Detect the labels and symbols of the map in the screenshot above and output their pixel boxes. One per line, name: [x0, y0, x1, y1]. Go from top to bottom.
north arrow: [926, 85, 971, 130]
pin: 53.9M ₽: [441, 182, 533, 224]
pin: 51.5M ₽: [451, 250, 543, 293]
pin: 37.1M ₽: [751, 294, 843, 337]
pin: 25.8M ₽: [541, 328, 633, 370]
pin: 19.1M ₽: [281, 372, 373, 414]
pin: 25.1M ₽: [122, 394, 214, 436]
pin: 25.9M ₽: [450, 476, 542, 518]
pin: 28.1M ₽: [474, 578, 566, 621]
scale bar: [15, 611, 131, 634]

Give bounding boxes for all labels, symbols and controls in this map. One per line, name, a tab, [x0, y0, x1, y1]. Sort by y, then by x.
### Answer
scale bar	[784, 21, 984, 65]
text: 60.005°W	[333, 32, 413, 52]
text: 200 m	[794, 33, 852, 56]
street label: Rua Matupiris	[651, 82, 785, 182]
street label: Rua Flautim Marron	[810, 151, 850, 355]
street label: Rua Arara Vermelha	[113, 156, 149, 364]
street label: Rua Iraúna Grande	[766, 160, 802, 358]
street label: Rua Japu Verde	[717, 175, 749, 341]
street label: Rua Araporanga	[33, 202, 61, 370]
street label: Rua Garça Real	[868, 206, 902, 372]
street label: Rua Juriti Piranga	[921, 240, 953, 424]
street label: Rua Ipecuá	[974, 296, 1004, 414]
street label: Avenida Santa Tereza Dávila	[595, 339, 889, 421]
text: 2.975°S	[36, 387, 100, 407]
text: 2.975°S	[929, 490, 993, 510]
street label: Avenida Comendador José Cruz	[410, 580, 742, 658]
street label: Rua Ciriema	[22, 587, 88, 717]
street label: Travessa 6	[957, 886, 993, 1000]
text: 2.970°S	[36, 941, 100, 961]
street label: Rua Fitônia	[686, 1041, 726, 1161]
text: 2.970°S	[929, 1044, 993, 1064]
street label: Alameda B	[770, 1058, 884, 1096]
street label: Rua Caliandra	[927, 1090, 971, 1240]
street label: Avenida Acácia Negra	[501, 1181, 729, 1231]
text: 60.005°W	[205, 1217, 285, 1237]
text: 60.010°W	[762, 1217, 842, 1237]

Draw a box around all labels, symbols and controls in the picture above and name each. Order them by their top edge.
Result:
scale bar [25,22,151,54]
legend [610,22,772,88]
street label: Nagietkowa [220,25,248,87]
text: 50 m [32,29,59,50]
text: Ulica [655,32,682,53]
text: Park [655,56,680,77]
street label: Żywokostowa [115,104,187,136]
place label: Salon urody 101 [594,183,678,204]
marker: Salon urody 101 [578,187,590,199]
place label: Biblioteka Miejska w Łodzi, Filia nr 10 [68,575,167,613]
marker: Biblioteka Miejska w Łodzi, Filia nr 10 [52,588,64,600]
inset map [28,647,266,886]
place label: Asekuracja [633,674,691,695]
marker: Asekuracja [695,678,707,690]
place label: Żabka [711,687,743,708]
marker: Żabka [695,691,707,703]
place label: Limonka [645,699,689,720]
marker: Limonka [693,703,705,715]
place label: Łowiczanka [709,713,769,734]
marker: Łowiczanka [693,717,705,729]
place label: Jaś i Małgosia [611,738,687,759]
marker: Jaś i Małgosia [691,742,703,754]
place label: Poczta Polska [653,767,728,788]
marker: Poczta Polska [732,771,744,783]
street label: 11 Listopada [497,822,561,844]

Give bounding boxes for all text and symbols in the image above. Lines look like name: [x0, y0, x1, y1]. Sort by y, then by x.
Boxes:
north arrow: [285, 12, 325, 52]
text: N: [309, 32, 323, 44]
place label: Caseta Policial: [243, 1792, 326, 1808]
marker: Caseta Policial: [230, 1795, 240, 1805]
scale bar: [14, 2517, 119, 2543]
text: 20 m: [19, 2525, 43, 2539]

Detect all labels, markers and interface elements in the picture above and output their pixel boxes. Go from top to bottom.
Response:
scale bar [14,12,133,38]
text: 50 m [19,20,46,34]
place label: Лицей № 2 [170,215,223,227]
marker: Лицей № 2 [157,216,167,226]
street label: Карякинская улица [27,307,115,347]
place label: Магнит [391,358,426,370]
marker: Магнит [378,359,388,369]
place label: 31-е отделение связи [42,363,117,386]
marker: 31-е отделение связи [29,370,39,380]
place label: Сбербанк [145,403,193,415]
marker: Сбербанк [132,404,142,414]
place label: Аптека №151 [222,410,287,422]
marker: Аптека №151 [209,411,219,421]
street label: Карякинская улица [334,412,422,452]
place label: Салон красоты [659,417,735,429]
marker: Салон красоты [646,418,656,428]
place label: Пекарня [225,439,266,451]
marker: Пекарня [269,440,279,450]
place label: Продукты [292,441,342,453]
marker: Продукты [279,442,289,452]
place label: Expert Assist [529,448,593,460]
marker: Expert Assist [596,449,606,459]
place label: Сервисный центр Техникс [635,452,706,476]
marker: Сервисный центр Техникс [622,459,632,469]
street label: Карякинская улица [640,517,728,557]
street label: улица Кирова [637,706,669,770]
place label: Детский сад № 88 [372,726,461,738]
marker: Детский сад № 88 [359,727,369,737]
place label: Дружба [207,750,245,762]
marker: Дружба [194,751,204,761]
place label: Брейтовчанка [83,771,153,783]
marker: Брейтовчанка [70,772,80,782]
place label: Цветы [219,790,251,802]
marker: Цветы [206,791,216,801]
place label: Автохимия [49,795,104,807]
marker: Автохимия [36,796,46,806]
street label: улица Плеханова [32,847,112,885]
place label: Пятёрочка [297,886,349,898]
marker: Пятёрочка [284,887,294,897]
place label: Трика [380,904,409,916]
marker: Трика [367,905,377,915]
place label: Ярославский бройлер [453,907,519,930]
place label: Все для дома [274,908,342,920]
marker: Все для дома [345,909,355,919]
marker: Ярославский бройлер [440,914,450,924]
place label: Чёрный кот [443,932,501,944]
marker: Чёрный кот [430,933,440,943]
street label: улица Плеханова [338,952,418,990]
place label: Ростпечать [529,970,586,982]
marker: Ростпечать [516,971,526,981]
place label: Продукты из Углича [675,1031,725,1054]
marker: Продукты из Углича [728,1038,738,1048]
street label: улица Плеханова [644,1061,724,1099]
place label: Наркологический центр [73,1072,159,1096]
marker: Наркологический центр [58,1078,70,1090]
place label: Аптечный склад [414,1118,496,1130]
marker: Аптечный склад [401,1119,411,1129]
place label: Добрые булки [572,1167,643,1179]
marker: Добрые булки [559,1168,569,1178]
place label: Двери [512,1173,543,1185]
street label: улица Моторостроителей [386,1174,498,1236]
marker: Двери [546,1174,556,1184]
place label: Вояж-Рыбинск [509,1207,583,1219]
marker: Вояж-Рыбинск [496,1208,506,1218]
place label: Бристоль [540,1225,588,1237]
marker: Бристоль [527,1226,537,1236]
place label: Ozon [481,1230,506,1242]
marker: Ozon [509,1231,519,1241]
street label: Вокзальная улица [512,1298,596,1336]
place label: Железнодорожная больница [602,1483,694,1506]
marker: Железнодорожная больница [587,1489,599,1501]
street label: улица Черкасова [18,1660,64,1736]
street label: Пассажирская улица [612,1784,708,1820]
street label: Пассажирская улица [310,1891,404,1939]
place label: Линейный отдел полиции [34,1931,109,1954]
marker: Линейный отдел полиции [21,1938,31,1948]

Work item =
Copy the data above in full, exactly as it reads.

Task output =
Detect the labels and symbols of the map in the screenshot above and output their pixel boxes. One per line, name: [x0, y0, x1, y1]. Go from top to bottom.
north arrow: [926, 85, 971, 130]
pin: 53.9M ₽: [441, 182, 533, 224]
pin: 51.5M ₽: [451, 250, 543, 293]
pin: 37.1M ₽: [751, 294, 843, 337]
pin: 25.8M ₽: [541, 328, 633, 370]
pin: 19.1M ₽: [281, 372, 373, 414]
pin: 25.1M ₽: [122, 394, 214, 436]
pin: 25.9M ₽: [450, 476, 542, 518]
pin: 28.1M ₽: [474, 578, 566, 621]
scale bar: [15, 611, 131, 634]

Give bounding boxes for all labels, symbols and controls in this map. One per line, name, a tab, [x0, y0, x1, y1]. Sort by y, then by x.
### Answer
scale bar	[784, 21, 984, 65]
text: 60.005°W	[333, 32, 413, 52]
text: 200 m	[794, 33, 852, 56]
street label: Rua Matupiris	[651, 82, 785, 182]
street label: Rua Flautim Marron	[810, 151, 850, 355]
street label: Rua Arara Vermelha	[113, 156, 149, 364]
street label: Rua Iraúna Grande	[766, 160, 802, 358]
street label: Rua Japu Verde	[717, 175, 749, 341]
street label: Rua Araporanga	[33, 202, 61, 370]
street label: Rua Garça Real	[868, 206, 902, 372]
street label: Rua Juriti Piranga	[921, 240, 953, 424]
street label: Rua Ipecuá	[974, 296, 1004, 414]
street label: Avenida Santa Tereza Dávila	[595, 339, 889, 421]
text: 2.975°S	[36, 387, 100, 407]
text: 2.975°S	[929, 490, 993, 510]
street label: Avenida Comendador José Cruz	[410, 580, 742, 658]
street label: Rua Ciriema	[22, 587, 88, 717]
street label: Travessa 6	[957, 886, 993, 1000]
text: 2.970°S	[36, 941, 100, 961]
street label: Rua Fitônia	[686, 1041, 726, 1161]
text: 2.970°S	[929, 1044, 993, 1064]
street label: Alameda B	[770, 1058, 884, 1096]
street label: Rua Caliandra	[927, 1090, 971, 1240]
street label: Avenida Acácia Negra	[501, 1181, 729, 1231]
text: 60.005°W	[205, 1217, 285, 1237]
text: 60.010°W	[762, 1217, 842, 1237]

Draw a box around all labels, symbols and controls in the picture above and name each. Order them by their top edge.
Result:
scale bar [25,22,151,54]
legend [610,22,772,88]
street label: Nagietkowa [220,25,248,87]
text: 50 m [32,29,59,50]
text: Ulica [655,32,682,53]
text: Park [655,56,680,77]
street label: Żywokostowa [115,104,187,136]
place label: Salon urody 101 [594,183,678,204]
marker: Salon urody 101 [578,187,590,199]
place label: Biblioteka Miejska w Łodzi, Filia nr 10 [68,575,167,613]
marker: Biblioteka Miejska w Łodzi, Filia nr 10 [52,588,64,600]
inset map [28,647,266,886]
place label: Asekuracja [633,674,691,695]
marker: Asekuracja [695,678,707,690]
place label: Żabka [711,687,743,708]
marker: Żabka [695,691,707,703]
place label: Limonka [645,699,689,720]
marker: Limonka [693,703,705,715]
place label: Łowiczanka [709,713,769,734]
marker: Łowiczanka [693,717,705,729]
place label: Jaś i Małgosia [611,738,687,759]
marker: Jaś i Małgosia [691,742,703,754]
place label: Poczta Polska [653,767,728,788]
marker: Poczta Polska [732,771,744,783]
street label: 11 Listopada [497,822,561,844]

Give bounding boxes for all text and symbols in the image above. Lines look like name: [x0, y0, x1, y1]. Sort by y, then by x.
Boxes:
north arrow: [285, 12, 325, 52]
text: N: [309, 32, 323, 44]
place label: Caseta Policial: [243, 1792, 326, 1808]
marker: Caseta Policial: [230, 1795, 240, 1805]
scale bar: [14, 2517, 119, 2543]
text: 20 m: [19, 2525, 43, 2539]

Detect all labels, markers and interface elements in the picture above and output their pixel boxes. Go from top to bottom.
Response:
scale bar [14,12,133,38]
text: 50 m [19,20,46,34]
place label: Лицей № 2 [170,215,223,227]
marker: Лицей № 2 [157,216,167,226]
street label: Карякинская улица [27,307,115,347]
place label: Магнит [391,358,426,370]
marker: Магнит [378,359,388,369]
place label: 31-е отделение связи [42,363,117,386]
marker: 31-е отделение связи [29,370,39,380]
place label: Сбербанк [145,403,193,415]
marker: Сбербанк [132,404,142,414]
place label: Аптека №151 [222,410,287,422]
marker: Аптека №151 [209,411,219,421]
street label: Карякинская улица [334,412,422,452]
place label: Салон красоты [659,417,735,429]
marker: Салон красоты [646,418,656,428]
place label: Пекарня [225,439,266,451]
marker: Пекарня [269,440,279,450]
place label: Продукты [292,441,342,453]
marker: Продукты [279,442,289,452]
place label: Expert Assist [529,448,593,460]
marker: Expert Assist [596,449,606,459]
place label: Сервисный центр Техникс [635,452,706,476]
marker: Сервисный центр Техникс [622,459,632,469]
street label: Карякинская улица [640,517,728,557]
street label: улица Кирова [637,706,669,770]
place label: Детский сад № 88 [372,726,461,738]
marker: Детский сад № 88 [359,727,369,737]
place label: Дружба [207,750,245,762]
marker: Дружба [194,751,204,761]
place label: Брейтовчанка [83,771,153,783]
marker: Брейтовчанка [70,772,80,782]
place label: Цветы [219,790,251,802]
marker: Цветы [206,791,216,801]
place label: Автохимия [49,795,104,807]
marker: Автохимия [36,796,46,806]
street label: улица Плеханова [32,847,112,885]
place label: Пятёрочка [297,886,349,898]
marker: Пятёрочка [284,887,294,897]
place label: Трика [380,904,409,916]
marker: Трика [367,905,377,915]
place label: Ярославский бройлер [453,907,519,930]
place label: Все для дома [274,908,342,920]
marker: Все для дома [345,909,355,919]
marker: Ярославский бройлер [440,914,450,924]
place label: Чёрный кот [443,932,501,944]
marker: Чёрный кот [430,933,440,943]
street label: улица Плеханова [338,952,418,990]
place label: Ростпечать [529,970,586,982]
marker: Ростпечать [516,971,526,981]
place label: Продукты из Углича [675,1031,725,1054]
marker: Продукты из Углича [728,1038,738,1048]
street label: улица Плеханова [644,1061,724,1099]
place label: Наркологический центр [73,1072,159,1096]
marker: Наркологический центр [58,1078,70,1090]
place label: Аптечный склад [414,1118,496,1130]
marker: Аптечный склад [401,1119,411,1129]
place label: Добрые булки [572,1167,643,1179]
marker: Добрые булки [559,1168,569,1178]
place label: Двери [512,1173,543,1185]
street label: улица Моторостроителей [386,1174,498,1236]
marker: Двери [546,1174,556,1184]
place label: Вояж-Рыбинск [509,1207,583,1219]
marker: Вояж-Рыбинск [496,1208,506,1218]
place label: Бристоль [540,1225,588,1237]
marker: Бристоль [527,1226,537,1236]
place label: Ozon [481,1230,506,1242]
marker: Ozon [509,1231,519,1241]
street label: Вокзальная улица [512,1298,596,1336]
place label: Железнодорожная больница [602,1483,694,1506]
marker: Железнодорожная больница [587,1489,599,1501]
street label: улица Черкасова [18,1660,64,1736]
street label: Пассажирская улица [612,1784,708,1820]
street label: Пассажирская улица [310,1891,404,1939]
place label: Линейный отдел полиции [34,1931,109,1954]
marker: Линейный отдел полиции [21,1938,31,1948]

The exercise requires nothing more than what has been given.